Now 7, this was the first year we went out to trick or treat. We only went to one place: our local high school that was doing an indoor trick or treat charity event. He got plenty of candy (enough to last at least a month or more at a piece a day) and even offered to share with me. I told him I would buy from him any candy that he wasn’t allowed to have and he could put that money in his savings bank to spend on what he wants (with Mom approval!). He was happy as a clam.
As to Fargo Lady and her plans, I don’t really understand how she’s going to ‘deem’ children ‘moderately obese’ simply by looking at them, in costume, no less. Clearly there are some people you can look at and see that they are heavier than others, but where is that line? Is she going to hide a scale in her porch steps. Shall the children fill out a height/weight chart prior to ringing the doorbell? Perhaps they should have a note from their doctor stating that they are healthy enough for trick or treating activity.
Because the truth is, you don’t know what’s going on with that kid in front of you. What medication she’s on, what illness he has. Perhaps this is the one night she gets to go out with her friends and feel like a ‘normal’ kid. Perhaps he’s recovering from an injury.
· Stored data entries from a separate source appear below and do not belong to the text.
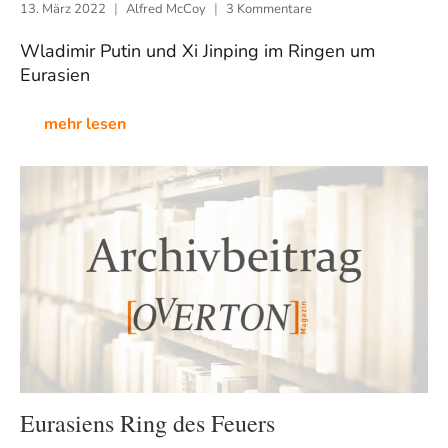
13. März 2022
Alfred McCoy
3 Kommentare
Wladimir Putin und Xi Jinping im Ringen um
Eurasien
mehr lesen
Eurasiens Ring des Feuers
I am not making excuses, just indicating that there are a lot of factors that can’t be taken into consideration with a quick glance in the dark.
Can you imagine being six, seven, ten, twelve years old, going up to someone’s door with three or four of your friends or neighbors and each of them receives a candy except you? Wow. I WAS that ‘moderately obese’ child. And I would have gone home and cried myself to sleep.
There’s a better way. I hope Fargo Lady found it.
Because I’ve gotta be honest. If that were MY kid who came home with tears in his eyes and a note such as hers in his hand, I’d be makin’ a trip to the local Quicky Mart for a dozen large whites and some Angel Soft. It would be totally wrong of me, but I wouldn’t care. I would be taking a stand against bullying in my village. Perhaps I’d even leave her a snappily worded letter of good intent.